NIH RePORTER Scraper - Grants, PIs & Linked Publications

BUSINESSOTHERLEAD GENERATION

NIH RePORTER Scraper - Grants, PIs & Linked Publications

Extract NIH-funded research project records from the official RePORTER v2 API — no account or proxy required. Retrieve PI names, award amounts, activity codes, study sections, dates, active/terminated status, and optionally linked PubMed publication IDs.

What you get

Each output record corresponds to one NIH project award (one fiscal-year slice). Fields include:

Field Description
project_num Full NIH project number (e.g. 5R01CA123456-05)
core_project_num Core project number — groups subprojects and multi-year awards
appl_id Application ID
fiscal_year NIH fiscal year
project_title Project title
abstract_text Full project abstract
phr_text Public health relevance statement
activity_code NIH activity code (R01, R21, K99, F31, P30, U54, …)
agency_ic_admin Administering institute/center (NCI, NIAID, NHLBI, …)
award_amount Total award amount (USD)
direct_cost_amt Direct costs (USD)
indirect_cost_amt Indirect costs (USD)
contact_pi_name Contact PI name
principal_investigators Full PI roster — each entry is a JSON string with full_name, profile_id, is_contact_pi
organization_name Funded institution
org_state US state of funded institution
is_active Whether the project is currently active
arra_funded Whether funded via ARRA (stimulus)
budget_start / budget_end Budget period dates
project_start_date / project_end_date Project period dates
full_study_section NIH study section that reviewed the application
agency_ic_fundings IC-level funding breakdown (FY:IC:amount strings)
spending_categories NIH spending categories
linked_publication_pmids PubMed IDs of linked publications (when Include Linked Publications is enabled)
project_detail_url Direct link to the RePORTER project-details page

Filtering options

Input Effect
Keyword / Text Search Search across title, abstract, and terms
Fiscal Years Limit to one or more NIH fiscal years (strongly recommended for large pulls)
Activity Codes E.g. R01, R21, K99, F31, P30, U54
Administering Institute E.g. NCI, NIAID, NHLBI, NIGMS
PI Names Filter by PI last name
Organization Names Filter by funded institution
Organization States Filter by US state (e.g.

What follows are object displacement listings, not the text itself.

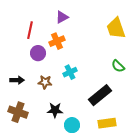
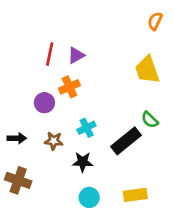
red line: (30, 30) -> (50, 54), moved
black rectangle: (100, 95) -> (126, 141), moved
black star: (55, 110) -> (83, 162), moved

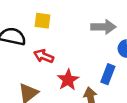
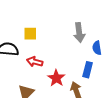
gray arrow: (103, 27) -> (79, 33), turned 90

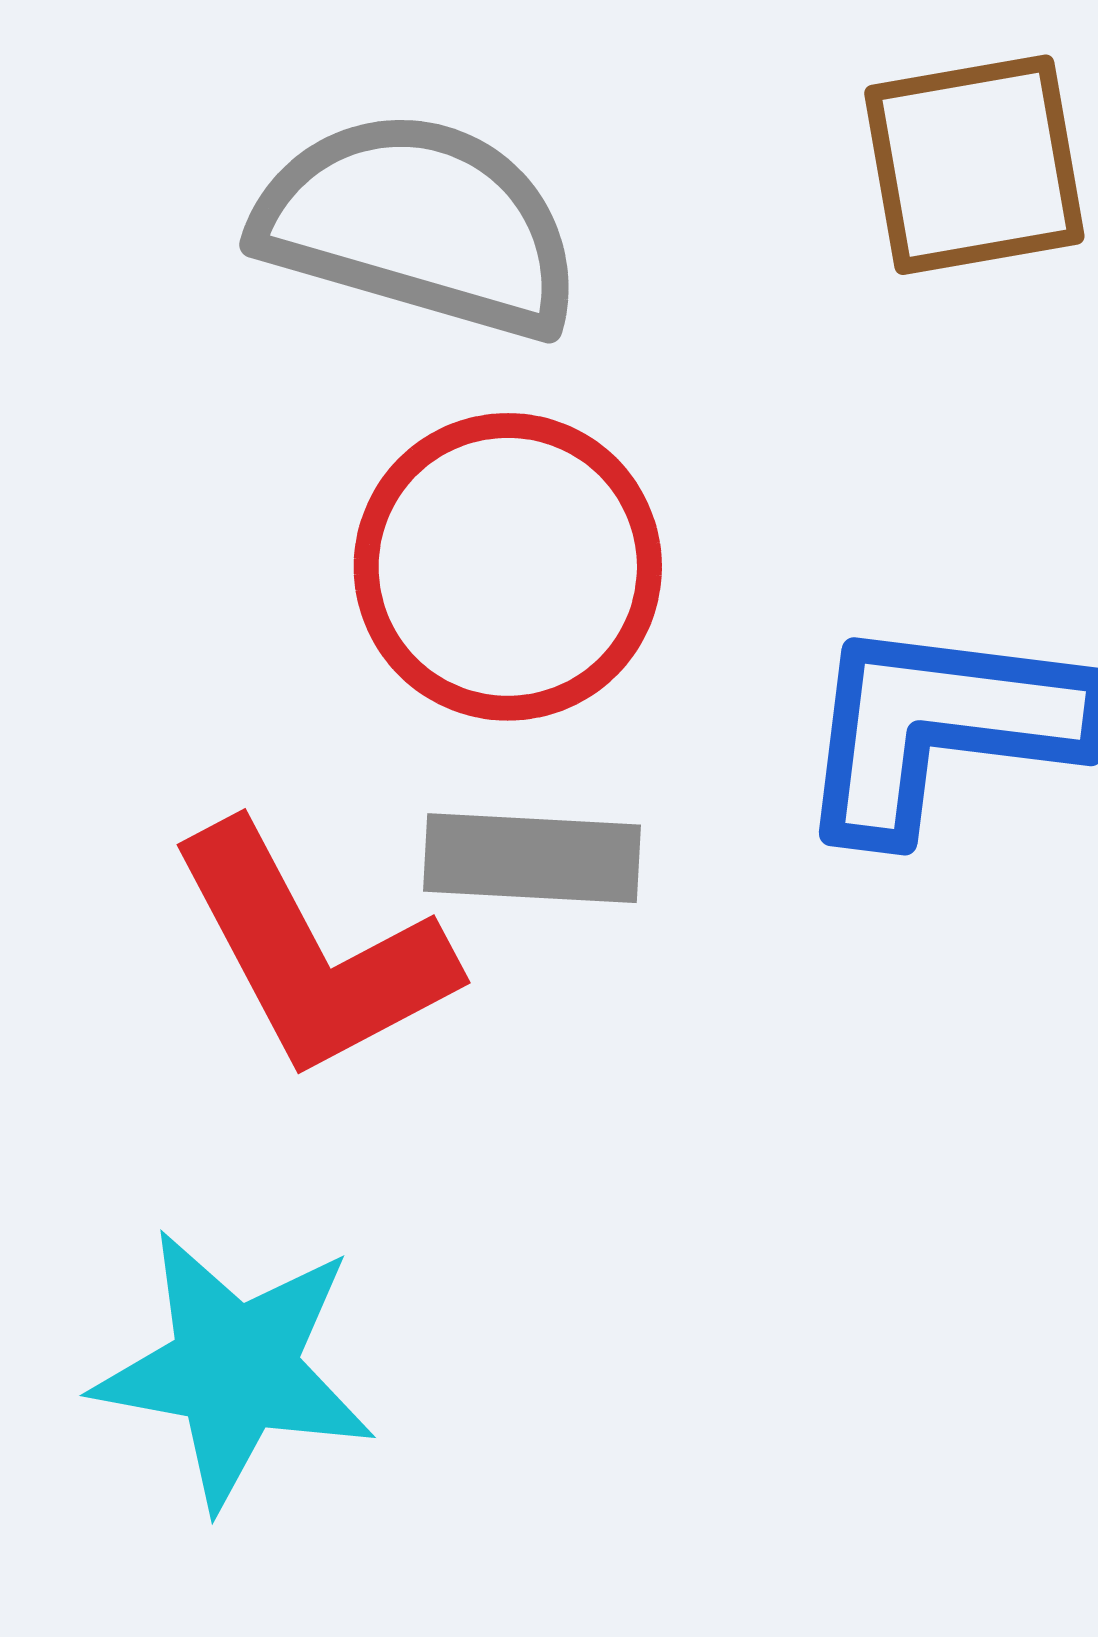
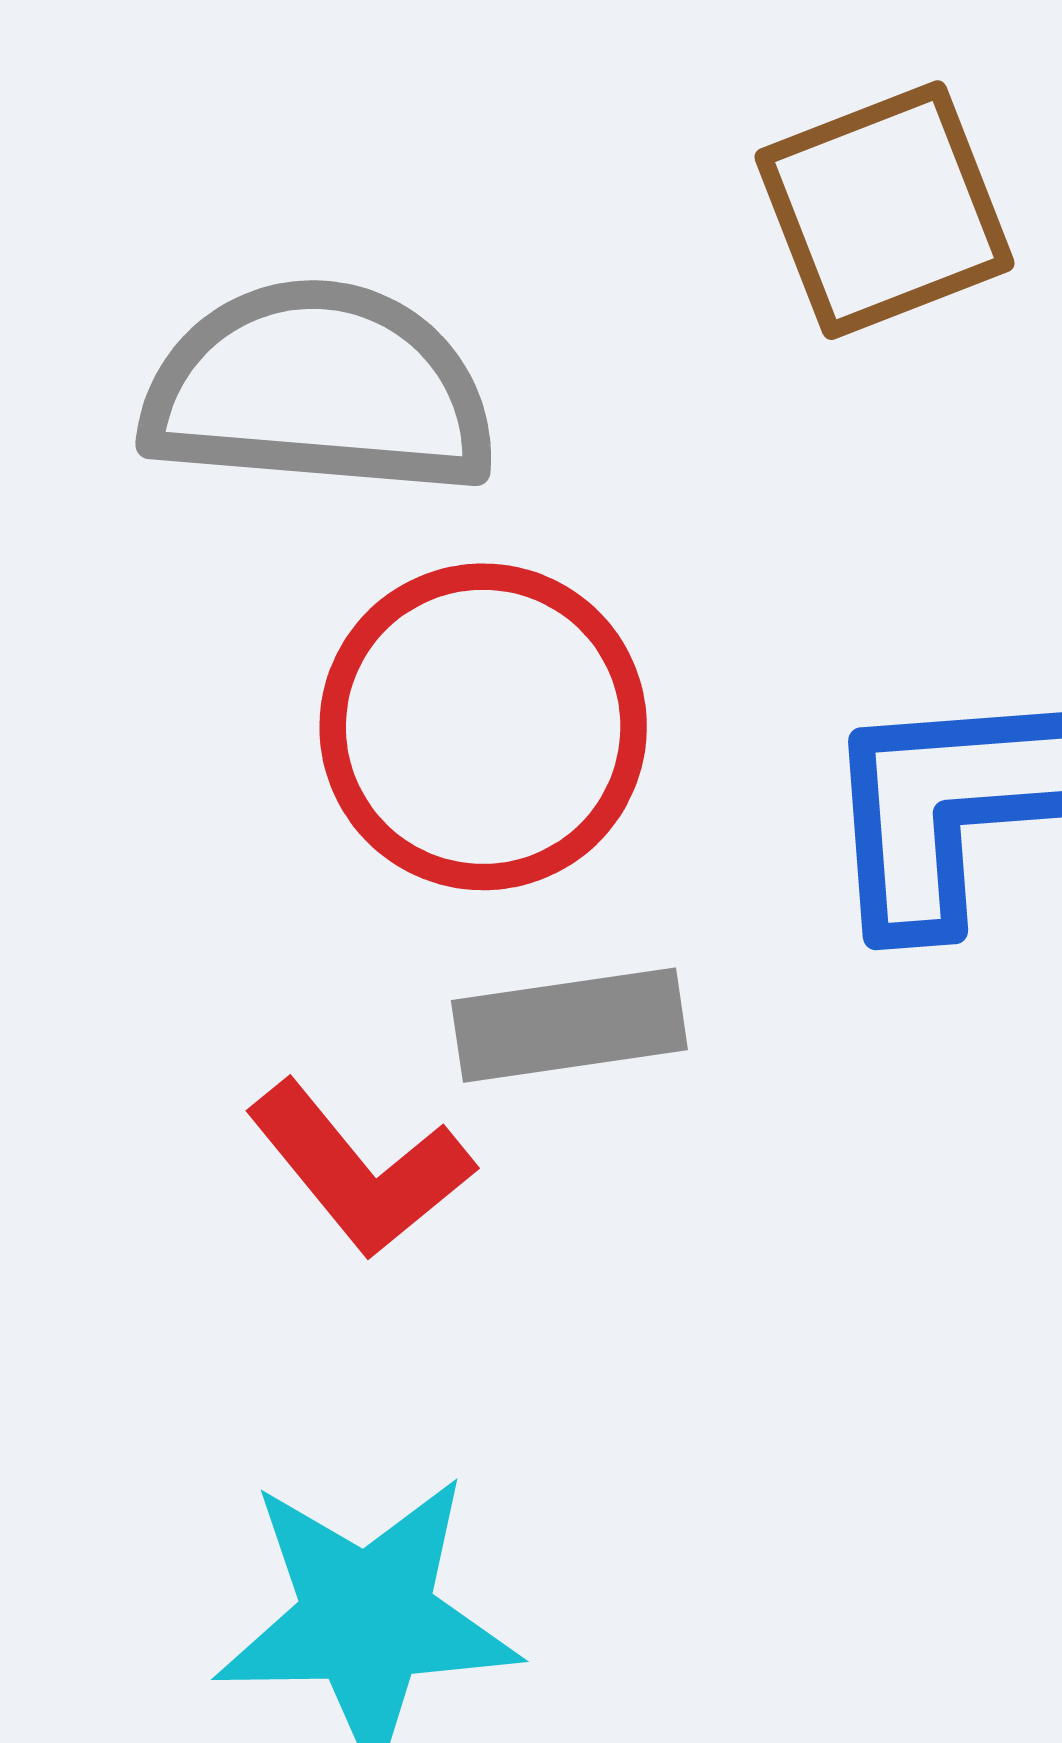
red L-shape: (312, 952) -> (360, 1169), size x0.7

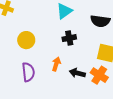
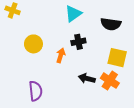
orange arrow: (56, 64) -> (61, 55), moved
purple semicircle: (28, 72) -> (36, 91), moved

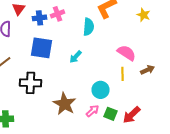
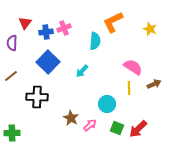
blue square: (42, 48) -> (48, 62), turned 35
brown star: (65, 104) -> (71, 118), size x0.7
pink arrow: (93, 111) -> (90, 125), moved

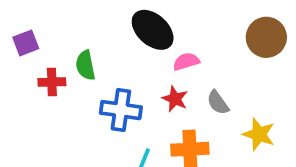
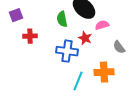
green semicircle: (85, 65) -> (62, 19), moved
red star: (175, 99) -> (85, 38), moved

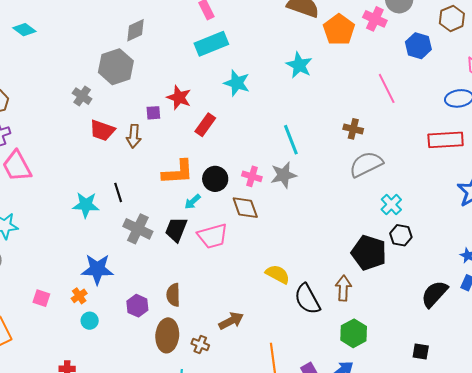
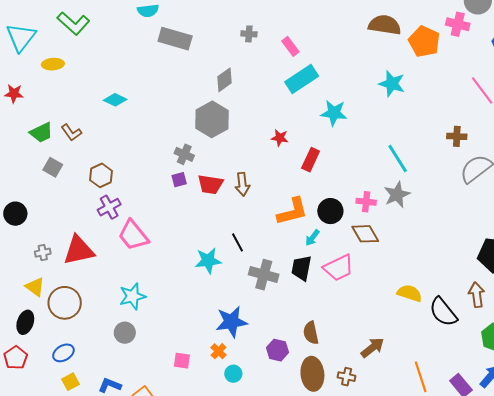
red star: (179, 98) -> (280, 138), size x0.7
purple square: (153, 113) -> (179, 180), moved

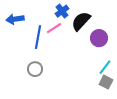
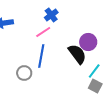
black semicircle: (81, 21) -> (77, 54), moved, turned 100
blue line: (38, 37) -> (41, 56), moved

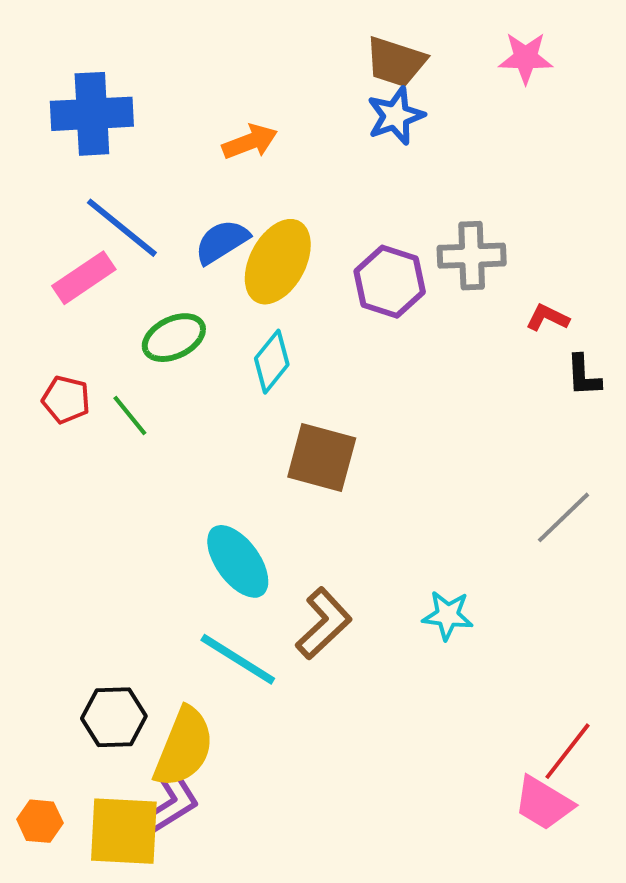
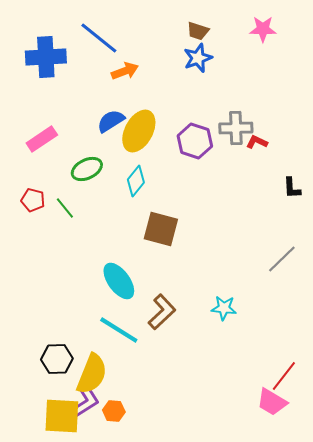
brown trapezoid: (396, 62) -> (198, 31), size x0.7
blue line: (122, 228) -> (99, 38), moved
red L-shape: (548, 318) -> (257, 142), moved
orange hexagon: (40, 821) -> (114, 411), moved

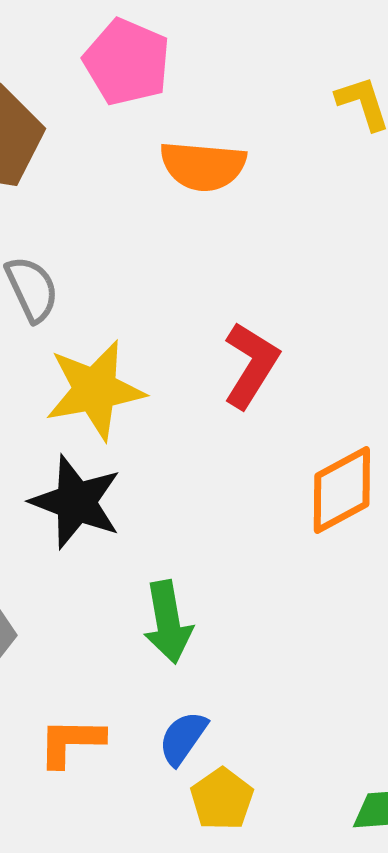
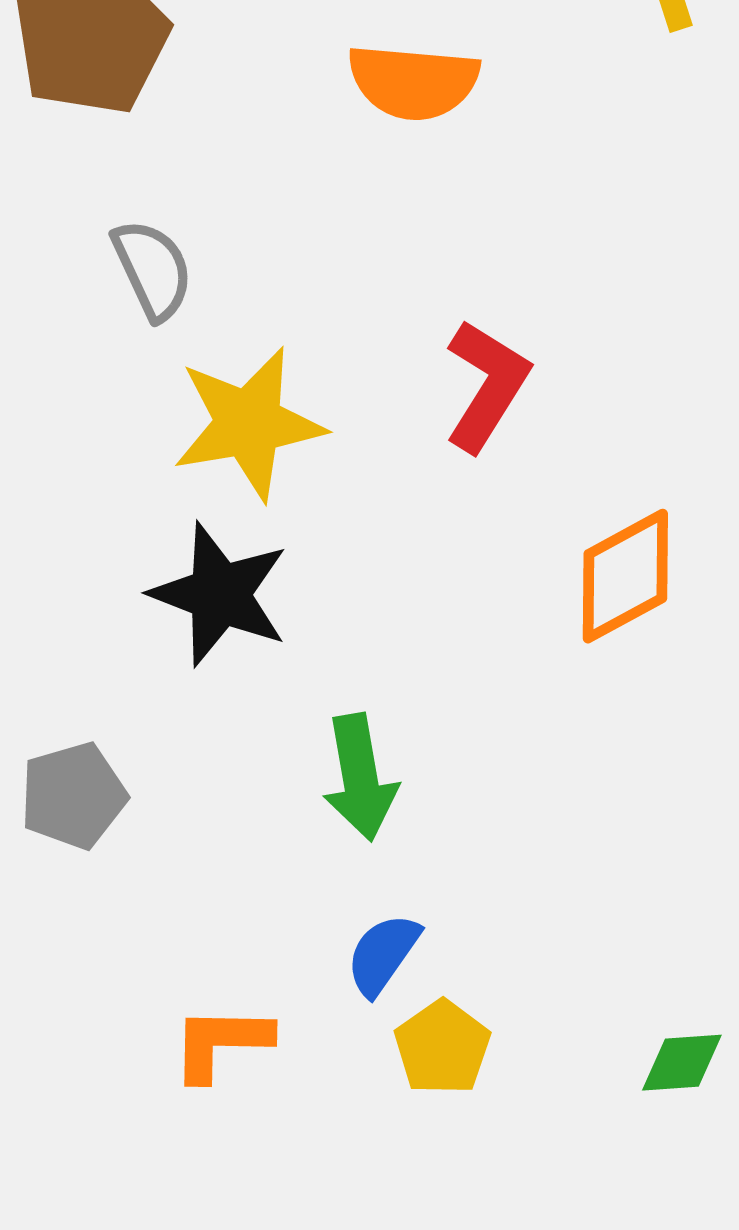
orange L-shape: (71, 742) -> (221, 1043), moved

CA, MA, NY)
Active Projects Only Exclude terminated/closed awards
Newly Added Only Only records recently added to RePORTER
Include Linked Publications Fetch linked PubMed IDs for each project
Max Items Cap on total records returned

API limits & pagination

The NIH RePORTER v2 API enforces a hard cap of 15,000 rows per search query (offset + page size cannot exceed 15,000). For large pulls, specify one or more Fiscal Years — the scraper runs a separate query per year so each slice stays under the cap. A single fiscal year typically contains 60,000–100,000 awards; the scraper fetches up to 15,000 per year and logs a warning when the cap is reached.

Use cases

  • Grant landscape analysis — map NIH funding across institutes, activity codes, and institutions
  • PI profiling — identify investigators and their award history
  • Policy research — track ARRA, COVID-response, or newly-terminated awards
  • Publication pipeline — link grants to downstream PubMed output
  • Competitive intelligence — benchmark funding in a specific disease area or geography

Example output

{
  "project_num": "5R01CA123456-05",
  "core_project_num": "R01CA123456",
  "appl_id": 10987654,
  "fiscal_year": 2024,
  "project_title": "Novel Approaches to Targeted Cancer Therapy",
  "activity_code": "R01",
  "agency_ic_admin": "NCI",
  "award_amount": 512000,
  "direct_cost_amt": 350000,
  "indirect_cost_amt": 162000,
  "contact_pi_name": "DOE, JANE",
  "principal_investigators": [
    "{\"full_name\":\"Jane Doe\",\"profile_id\":12345,\"is_contact_pi\":true,\"title\":\"Prof.\"}"
  ],
  "organization_name": "STANFORD UNIVERSITY",
  "org_state": "CA",
  "is_active": true,
  "arra_funded": false,
  "budget_start": "2024-04-01",
  "budget_end": "2025-03-31",
  "project_start_date": "2020-04-01",
  "project_end_date": "2025-03-31",
  "full_study_section": "Tumor Microenvironment Study Section",
  "agency_ic_fundings": ["2024:NCI:512000"],
  "spending_categories": ["Cancer"],
  "linked_publication_pmids": [],
  "project_detail_url": "https://reporter.nih.gov/project-details/R01CA123456",
  "status": "success"
}

Data source

All data is drawn from the NIH Research Portfolio Online Reporting Tools (RePORTER) — a public database maintained by the National Institutes of Health. No authentication is required. The scraper calls the official v2 REST API and does not require a proxy.